- - Tuesday, January 18, 2011

JUSTICE

Unit established for misconduct

Attorney General Eric H. Holder Jr.’s chief of staff is leaving to head a new Justice Department unit that will decide on discipline in cases of serious misconduct by the agency’s career lawyers.

The new Professional Misconduct Review Unit is designed to cut the time to handle cases of intentional or reckless professional misconduct and to provide consistent and fair resolutions.

Justice announced Tuesday that Kevin Ohlson will be the unit’s chief. He’s served as chief of staff and counselor to Mr. Holder since February 2009. Mr. Ohlson served previously as director of the Executive Office for Immigration Review and as an assistant U.S. attorney.

In his new job, Mr. Ohlson will decide whether misconduct findings by the department’s Office of Professional Responsibility are supported by evidence and the law and what discipline is appropriate.

HOUSE

Quick start backs pledge

A top House Republican on Tuesday promised a vote next week to back up the GOP’s promise to cut spending for most Cabinet agencies back to the levels in place before President Obama took office. That’s about $1 of every $6 that domestic agencies spend on their-day-to-day budgets.

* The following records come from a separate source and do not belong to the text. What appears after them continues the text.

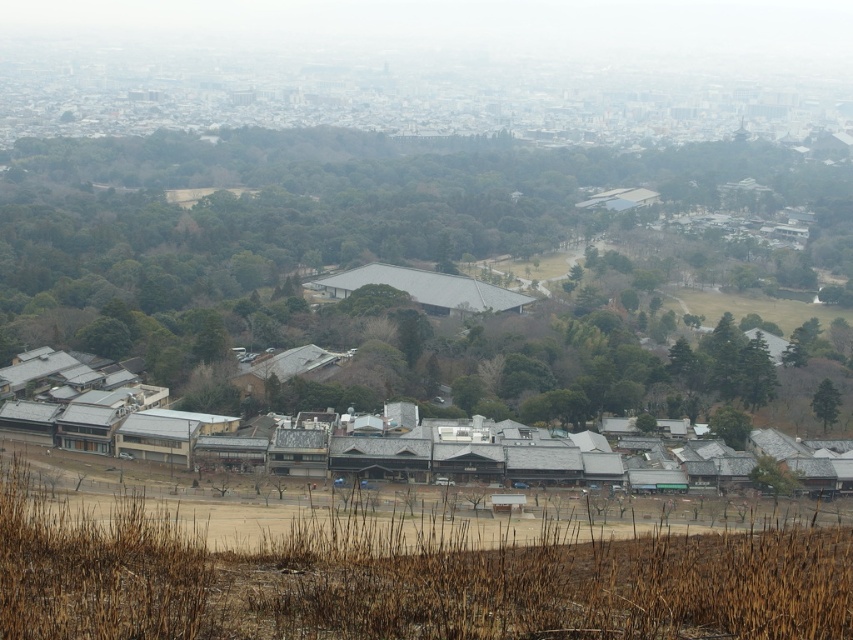
You are standing in the middle of the field with dry, brown grass and want to look at the gray concrete cityscape at upper center. In which direction should you turn your head to see it?

You should look upward because the gray concrete cityscape at upper center is located at point (405,93), which is above your current eye level.

You are an urban planner analyzing the image. You need to determine if the gray concrete cityscape at upper center can be seen in its entirety from the gray metallic building at lower center. What do you think?

The gray concrete cityscape at upper center might be wider than gray metallic building at lower center, so it is possible that parts of the gray concrete cityscape at upper center may not be fully visible from the gray metallic building at lower center due to its width.

From the picture: You are standing in the middle of the field with dry, brown grass and want to walk towards the gray metallic building at lower center. Which direction should you walk to avoid the gray concrete cityscape at upper center?

You should walk towards the gray metallic building at lower center because it is closer to you than the gray concrete cityscape at upper center, so you won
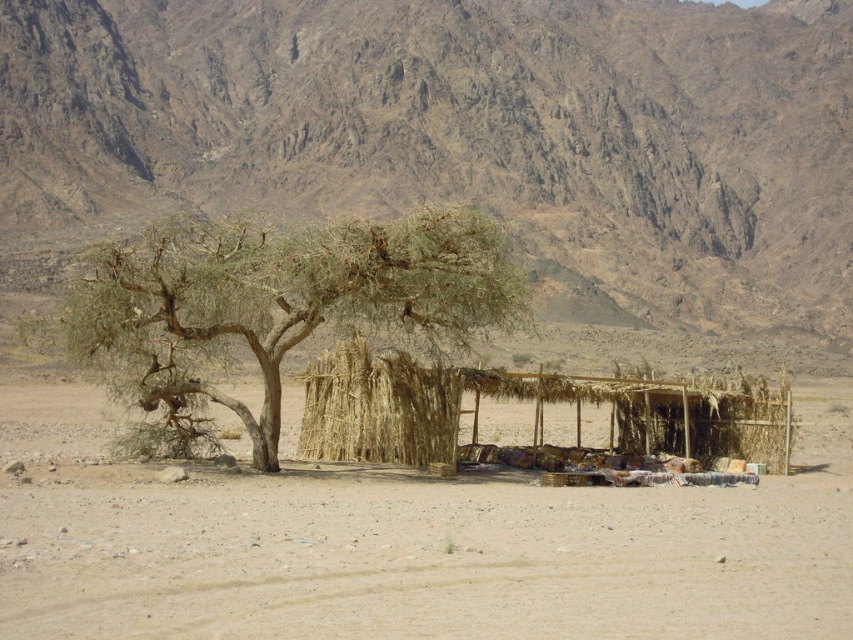
You are planning to set up a campsite near the shelter. Considering the brown rocky mountain at upper center and the green leafy tree at center, which one has a wider base that could provide more shelter from the wind?

The brown rocky mountain at upper center has a wider base than the green leafy tree at center, so it would provide more shelter from the wind.

You are planning to build a small garden near the shelter. Based on the image, which object is closer to you if you are standing at the shelter? The brown rocky mountain at upper center or the brown sandy ground at center?

The brown rocky mountain at upper center is closer to you because the brown sandy ground at center is behind it.

You are planning to set up a campsite near the brown rocky mountain at upper center and the green leafy tree at center. Which object would require more space due to its size?

The brown rocky mountain at upper center requires more space because it is larger in size than the green leafy tree at center.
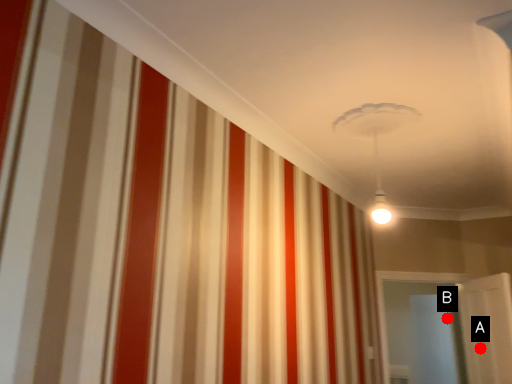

Such a vote would put all House members on record behind cutting $100 billion from Obama’s proposal for the operating budgets of agencies like the Commerce and Education departments, NASA and the Environmental Protection Agency.

Majority Leader Eric Cantor of Virginia announced the vote, which is symbolic. The actual cuts would be made in a subsequent spending bill.

Mr. Obama and Democratic lawmakers oppose the idea, and it’s not likely to pass Congress. At the same time, the cuts could cause even some conservatives to blanch because the cuts would fall on popular agencies like NASA and the FBI.

COLORADO

Tancredo returns to GOP after bid

DENVER | Former Republican congressman Tom Tancredo, who quit the party last year to run as a third-party candidate for Colorado governor, is headed back to the GOP.

Mr. Tancredo told the Associated Press Tuesday he is coming back to the GOP “because they’re the only game in town.”

Mr. Tancredo said his decision to join the American Constitution Party was opportunistic, but he and the party had an understanding that he would not stay.

GOP state Chairman Dick Wadhams, who clashed publicly with Mr. Tancredo over criticism of the Republican Party, said everyone is welcome to join the Colorado GOP. He refused to say whether he thought Mr. Tancredo would be welcomed back.

WHITE HOUSE

Obamas attract gift windfall

Foreign leaders showered President Obama and his family with hundreds of thousands of dollars in art, jewelry, rare books and other presents during their first year in the White House. Saudi Arabia’s king was the most generous gift-giver.

Government documents released on Tuesday show that Saudi King Abdullah gave the Obama family nearly $190,000 in luxury baubles in 2009. That includes the single-most valuable gift reported: a ruby and diamond jewelry set worth $132,000 for the first lady.

The king also presented Mrs. Obama with a $14,200 pearl necklace, the president with a marble-based clock adorned with gold palm trees and camels valued at $34,500 and their daughters with diamond earrings and necklaces worth more than $7,000.

The gifts have all been turned over to the National Archives.

HEALTH

Transplant decision looms for Cheney

Former Vice President Dick Cheney said in an interview aired Tuesday that he will have decide whether to undergo a heart transplant to replace the heart pump that is now keeping him alive.

“I’ll have to make a decision at some point whether or not I want to go for a transplant,” he told NBC News. “But we haven’t addressed that yet.”

Mr. Cheney, who turns 70 later this month, has had five heart attacks, the latest in February 2010.

He opted for a heart pump in July after experiencing increasing congestive heart failure, a chronic condition that develops as the heart loses its ability to pump properly and gradually enlarges.

Mr. Cheney already has had bypass surgery and other procedures including balloon angioplasty. He also had a defibrillator implanted to monitor his heart and shock it back into a normal rhythm if abnormal beating occurred. That device was replaced in 2007 because of a low battery.

The former vice president, who served under President George W. Bush, told NBC that he has adapted to the heart pump and its accessories, which include a vest that holds the pump control, two batteries and a power cord that runs to the mechanism inside his chest.

NEW YORK

Group backing governor relents

ALBANY | A business group called the Committee to Save New York has agreed to register as a lobbyist after criticisms of its TV ad campaign backing Gov. Andrew Cuomo.

Group spokesman Bill Cunningham confirmed the decision.

Registering as a lobbyist will force the group to disclose the amounts of its funding and spending. Some sources of funding also may be disclosed.

Mr. Cuomo ran on a platform to reduce the power of special interests in Albany. The Democrat encouraged people to join the group last week.

Government watchdogs criticized the group’s ad campaign.

The New York Times in Tuesday’s editions said the group was formed at Mr. Cuomo’s urging after a series of meetings last year.